The party was largely delighted by a package of measures that contained not only the rise in the personal allowance but also a higher level of stamp duty for people buying properties over £2m.
Nick Clegg, the party leader and deputy prime minister, said: “This is a Budget every liberal can be proud of.
“We have delivered from the front page of our manifesto to the pay-packets of millions of ordinary working people.”
Danny Alexander, Lib Dem Treasury chief secretary, said it was “a Budget for the millions, not millionaires”.
He tried to add Lib Dem wording to the measures announced by his Conservative colleague, branding the £50,000 limit on tax reliefs a “tycoon tax” and the new 7 per cent rate of stamp duty on houses worth more than £2m a “mansion tax”.

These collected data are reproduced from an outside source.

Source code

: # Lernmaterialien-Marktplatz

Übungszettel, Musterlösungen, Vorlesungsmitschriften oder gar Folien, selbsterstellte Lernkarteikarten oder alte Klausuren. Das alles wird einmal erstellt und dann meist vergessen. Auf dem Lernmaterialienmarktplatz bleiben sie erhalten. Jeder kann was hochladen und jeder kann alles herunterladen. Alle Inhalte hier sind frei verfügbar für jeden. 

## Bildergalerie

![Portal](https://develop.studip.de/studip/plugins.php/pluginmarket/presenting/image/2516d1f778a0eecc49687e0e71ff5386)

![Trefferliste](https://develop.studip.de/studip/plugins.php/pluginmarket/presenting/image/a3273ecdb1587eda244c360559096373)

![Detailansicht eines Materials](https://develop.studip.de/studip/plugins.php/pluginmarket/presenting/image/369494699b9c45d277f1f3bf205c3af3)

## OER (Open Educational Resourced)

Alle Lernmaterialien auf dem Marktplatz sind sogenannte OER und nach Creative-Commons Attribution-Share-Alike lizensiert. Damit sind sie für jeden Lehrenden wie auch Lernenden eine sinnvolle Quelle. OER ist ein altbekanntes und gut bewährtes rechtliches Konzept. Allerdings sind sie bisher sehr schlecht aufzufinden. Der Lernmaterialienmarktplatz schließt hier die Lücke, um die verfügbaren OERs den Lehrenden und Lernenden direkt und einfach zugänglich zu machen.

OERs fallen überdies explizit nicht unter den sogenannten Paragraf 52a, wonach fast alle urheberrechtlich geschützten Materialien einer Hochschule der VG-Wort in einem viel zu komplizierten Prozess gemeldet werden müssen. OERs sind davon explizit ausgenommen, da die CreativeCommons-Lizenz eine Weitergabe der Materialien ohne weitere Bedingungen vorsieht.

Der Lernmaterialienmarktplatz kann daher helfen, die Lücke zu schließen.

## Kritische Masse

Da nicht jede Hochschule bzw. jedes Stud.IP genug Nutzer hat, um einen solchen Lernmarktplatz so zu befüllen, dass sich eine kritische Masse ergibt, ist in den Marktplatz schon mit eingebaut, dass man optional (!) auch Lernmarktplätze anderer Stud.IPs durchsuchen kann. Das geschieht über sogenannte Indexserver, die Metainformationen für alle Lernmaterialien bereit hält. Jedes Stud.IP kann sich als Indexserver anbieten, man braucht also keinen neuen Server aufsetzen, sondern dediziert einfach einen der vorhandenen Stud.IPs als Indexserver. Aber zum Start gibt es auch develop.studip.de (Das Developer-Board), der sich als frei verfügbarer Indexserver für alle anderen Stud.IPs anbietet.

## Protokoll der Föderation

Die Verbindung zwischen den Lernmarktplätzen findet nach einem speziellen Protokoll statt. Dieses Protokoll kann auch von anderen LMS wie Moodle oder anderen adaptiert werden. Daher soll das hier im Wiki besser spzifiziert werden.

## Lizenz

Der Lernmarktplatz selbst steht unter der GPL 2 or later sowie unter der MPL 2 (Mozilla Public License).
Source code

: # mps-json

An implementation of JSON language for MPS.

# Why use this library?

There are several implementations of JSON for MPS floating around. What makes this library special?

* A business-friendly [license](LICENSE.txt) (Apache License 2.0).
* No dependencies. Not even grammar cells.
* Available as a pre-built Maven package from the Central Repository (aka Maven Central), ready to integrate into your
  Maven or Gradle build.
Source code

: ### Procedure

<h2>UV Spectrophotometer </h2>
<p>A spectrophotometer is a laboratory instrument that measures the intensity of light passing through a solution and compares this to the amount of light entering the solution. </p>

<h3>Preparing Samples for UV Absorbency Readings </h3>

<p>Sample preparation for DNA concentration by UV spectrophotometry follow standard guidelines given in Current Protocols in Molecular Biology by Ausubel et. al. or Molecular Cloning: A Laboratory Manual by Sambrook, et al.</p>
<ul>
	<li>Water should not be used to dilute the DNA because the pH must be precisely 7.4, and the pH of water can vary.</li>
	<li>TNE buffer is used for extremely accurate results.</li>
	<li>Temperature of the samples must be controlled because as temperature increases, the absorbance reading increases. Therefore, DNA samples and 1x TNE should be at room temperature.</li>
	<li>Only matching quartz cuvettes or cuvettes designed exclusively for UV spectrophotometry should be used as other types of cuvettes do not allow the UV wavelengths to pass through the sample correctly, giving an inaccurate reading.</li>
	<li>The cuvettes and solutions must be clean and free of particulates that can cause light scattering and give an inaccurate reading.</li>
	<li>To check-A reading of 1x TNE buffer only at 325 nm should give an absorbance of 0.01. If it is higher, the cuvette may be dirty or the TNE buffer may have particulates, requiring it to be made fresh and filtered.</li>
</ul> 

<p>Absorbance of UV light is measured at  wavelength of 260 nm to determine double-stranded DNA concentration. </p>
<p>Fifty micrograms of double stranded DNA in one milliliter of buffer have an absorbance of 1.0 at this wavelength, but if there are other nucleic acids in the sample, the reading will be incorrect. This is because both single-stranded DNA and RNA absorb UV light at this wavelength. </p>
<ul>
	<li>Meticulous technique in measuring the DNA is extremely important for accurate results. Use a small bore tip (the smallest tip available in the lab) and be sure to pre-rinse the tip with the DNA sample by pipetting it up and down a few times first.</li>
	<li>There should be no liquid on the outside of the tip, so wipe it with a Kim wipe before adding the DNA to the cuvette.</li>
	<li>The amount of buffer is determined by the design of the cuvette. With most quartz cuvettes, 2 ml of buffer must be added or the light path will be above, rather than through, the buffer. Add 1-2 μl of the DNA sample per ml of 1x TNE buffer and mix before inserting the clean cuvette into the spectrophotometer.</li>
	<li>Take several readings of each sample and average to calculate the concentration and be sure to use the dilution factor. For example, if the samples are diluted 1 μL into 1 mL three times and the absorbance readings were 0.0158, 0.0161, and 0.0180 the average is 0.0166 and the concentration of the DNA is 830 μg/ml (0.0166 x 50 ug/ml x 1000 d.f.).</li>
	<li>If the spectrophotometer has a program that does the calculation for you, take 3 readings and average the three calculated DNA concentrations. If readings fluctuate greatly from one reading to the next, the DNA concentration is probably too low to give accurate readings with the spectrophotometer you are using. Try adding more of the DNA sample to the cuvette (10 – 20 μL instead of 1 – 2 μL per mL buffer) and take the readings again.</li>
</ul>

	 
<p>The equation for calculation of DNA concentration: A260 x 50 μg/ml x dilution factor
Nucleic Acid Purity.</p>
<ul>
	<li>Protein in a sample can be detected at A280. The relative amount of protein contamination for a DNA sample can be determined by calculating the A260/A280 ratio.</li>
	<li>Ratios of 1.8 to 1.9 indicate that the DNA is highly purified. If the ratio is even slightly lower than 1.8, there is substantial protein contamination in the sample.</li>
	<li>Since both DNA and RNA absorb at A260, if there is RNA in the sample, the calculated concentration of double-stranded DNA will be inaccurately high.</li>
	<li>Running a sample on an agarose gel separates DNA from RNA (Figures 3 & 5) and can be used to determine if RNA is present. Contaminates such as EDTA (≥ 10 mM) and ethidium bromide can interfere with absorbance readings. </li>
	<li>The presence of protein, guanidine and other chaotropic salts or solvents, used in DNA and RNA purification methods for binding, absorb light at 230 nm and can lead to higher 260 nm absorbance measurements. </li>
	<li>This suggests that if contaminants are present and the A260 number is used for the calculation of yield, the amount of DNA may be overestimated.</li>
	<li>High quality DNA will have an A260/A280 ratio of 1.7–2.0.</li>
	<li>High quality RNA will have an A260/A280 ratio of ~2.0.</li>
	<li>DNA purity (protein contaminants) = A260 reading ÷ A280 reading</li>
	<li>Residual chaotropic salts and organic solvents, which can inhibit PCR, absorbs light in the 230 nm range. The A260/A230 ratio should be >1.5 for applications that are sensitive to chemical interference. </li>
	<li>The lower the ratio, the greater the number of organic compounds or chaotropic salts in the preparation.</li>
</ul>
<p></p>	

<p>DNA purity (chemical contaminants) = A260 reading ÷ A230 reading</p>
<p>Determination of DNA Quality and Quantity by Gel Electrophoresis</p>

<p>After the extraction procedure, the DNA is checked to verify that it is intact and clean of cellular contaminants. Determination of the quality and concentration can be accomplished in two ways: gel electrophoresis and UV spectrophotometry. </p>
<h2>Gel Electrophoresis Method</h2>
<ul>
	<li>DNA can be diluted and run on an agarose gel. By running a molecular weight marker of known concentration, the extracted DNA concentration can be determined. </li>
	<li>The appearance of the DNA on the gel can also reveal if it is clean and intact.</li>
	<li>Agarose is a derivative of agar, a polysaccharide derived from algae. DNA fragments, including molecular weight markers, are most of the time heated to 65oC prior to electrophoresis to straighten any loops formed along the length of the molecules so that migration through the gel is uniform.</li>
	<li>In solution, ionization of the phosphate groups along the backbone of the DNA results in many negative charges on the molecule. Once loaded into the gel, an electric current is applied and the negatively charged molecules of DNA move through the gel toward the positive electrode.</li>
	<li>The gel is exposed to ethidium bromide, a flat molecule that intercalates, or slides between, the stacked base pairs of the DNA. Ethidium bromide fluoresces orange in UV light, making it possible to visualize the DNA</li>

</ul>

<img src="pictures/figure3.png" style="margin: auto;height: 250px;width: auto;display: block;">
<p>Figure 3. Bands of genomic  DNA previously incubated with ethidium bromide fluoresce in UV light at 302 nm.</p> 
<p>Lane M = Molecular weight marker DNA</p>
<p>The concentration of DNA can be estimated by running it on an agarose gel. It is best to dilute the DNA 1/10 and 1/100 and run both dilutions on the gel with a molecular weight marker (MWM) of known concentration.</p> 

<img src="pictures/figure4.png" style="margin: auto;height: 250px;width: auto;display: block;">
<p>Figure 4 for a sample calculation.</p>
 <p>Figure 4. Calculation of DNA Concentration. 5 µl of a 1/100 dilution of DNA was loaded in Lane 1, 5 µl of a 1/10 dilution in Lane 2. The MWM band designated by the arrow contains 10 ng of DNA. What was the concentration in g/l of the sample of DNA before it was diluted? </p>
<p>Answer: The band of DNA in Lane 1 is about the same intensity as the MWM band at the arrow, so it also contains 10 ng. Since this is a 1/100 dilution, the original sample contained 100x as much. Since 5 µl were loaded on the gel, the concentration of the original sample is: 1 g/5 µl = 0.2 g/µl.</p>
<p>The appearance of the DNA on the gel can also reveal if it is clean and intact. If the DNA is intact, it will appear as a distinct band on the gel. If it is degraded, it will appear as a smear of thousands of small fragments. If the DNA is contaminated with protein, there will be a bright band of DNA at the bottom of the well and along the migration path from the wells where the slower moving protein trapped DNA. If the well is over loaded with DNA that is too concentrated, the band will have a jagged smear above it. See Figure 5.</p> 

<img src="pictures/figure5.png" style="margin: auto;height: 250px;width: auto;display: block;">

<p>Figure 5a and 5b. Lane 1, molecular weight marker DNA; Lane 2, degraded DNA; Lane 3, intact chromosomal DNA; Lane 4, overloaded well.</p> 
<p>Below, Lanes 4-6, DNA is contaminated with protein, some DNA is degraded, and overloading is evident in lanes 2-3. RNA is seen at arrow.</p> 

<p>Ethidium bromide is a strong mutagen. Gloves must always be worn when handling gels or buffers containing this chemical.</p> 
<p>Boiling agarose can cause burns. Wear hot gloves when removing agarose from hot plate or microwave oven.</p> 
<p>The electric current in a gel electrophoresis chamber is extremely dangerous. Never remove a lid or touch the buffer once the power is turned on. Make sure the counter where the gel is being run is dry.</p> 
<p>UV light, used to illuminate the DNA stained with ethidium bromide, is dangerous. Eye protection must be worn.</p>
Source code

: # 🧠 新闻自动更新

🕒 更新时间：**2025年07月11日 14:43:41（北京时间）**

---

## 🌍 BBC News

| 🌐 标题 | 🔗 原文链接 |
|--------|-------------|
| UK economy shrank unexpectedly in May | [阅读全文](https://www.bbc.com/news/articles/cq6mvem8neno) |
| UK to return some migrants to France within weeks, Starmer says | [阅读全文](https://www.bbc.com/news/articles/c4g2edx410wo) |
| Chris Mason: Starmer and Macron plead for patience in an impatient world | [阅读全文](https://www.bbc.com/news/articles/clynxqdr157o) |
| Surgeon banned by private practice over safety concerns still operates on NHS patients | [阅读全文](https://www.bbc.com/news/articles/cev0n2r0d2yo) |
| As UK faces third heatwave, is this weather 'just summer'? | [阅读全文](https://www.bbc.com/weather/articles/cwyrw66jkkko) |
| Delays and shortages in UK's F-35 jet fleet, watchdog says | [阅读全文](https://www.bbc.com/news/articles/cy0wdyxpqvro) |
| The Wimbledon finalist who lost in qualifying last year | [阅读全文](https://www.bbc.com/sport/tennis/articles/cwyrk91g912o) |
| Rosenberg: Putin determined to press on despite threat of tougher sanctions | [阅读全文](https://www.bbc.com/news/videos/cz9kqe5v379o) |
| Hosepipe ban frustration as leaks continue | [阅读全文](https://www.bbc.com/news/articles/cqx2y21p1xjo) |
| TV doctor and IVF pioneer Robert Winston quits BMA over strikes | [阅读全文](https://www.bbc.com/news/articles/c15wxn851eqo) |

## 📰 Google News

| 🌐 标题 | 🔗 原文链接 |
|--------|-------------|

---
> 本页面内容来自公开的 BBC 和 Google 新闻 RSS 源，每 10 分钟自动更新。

Tim Farron, the Lib Dem president, went even further, telling Sky the Budget was “probably the most redistributive in recent memory”. He defended cutting the 50p rate, saying: “I think the 50p rate is an important symbol of the rich paying more; but it’s important that taxes are more than just symbolic.
There was some concern over the so-called “granny tax” however. “It looked sneaky,” one senior Lib Dem said. “The fair way to raise money from pensioners is to make the winter fuel allowance taxable.” Another admitted: “We didn’t expect this level of reaction.”
There was also scepticism from CentreForum, the Lib Dem aligned think-tank, over the new top rate of stamp duty, which it warned should not be seen as a mansion tax. Chris Nicholson, the chief executive, said: “[This] is a poor short term fix. It isn’t a wealth tax, since it only applies at most once, and taxes on transactions are generally bad ideas.”
But the overall package looked to have largely pleased the party’s MPs. Andrew George, Lib Dem MP for St Ives, who has proved a thorn in his party’s side on issues such as tuition fees and the NHS bill, said it was the best his party could have hoped for.
He admitted his party would not have cut the 50p rate if it was in power on its own, but added: “This is a good coalition Budget: it is probably the best we could have hoped for in terms of pursuing the social justice agenda.”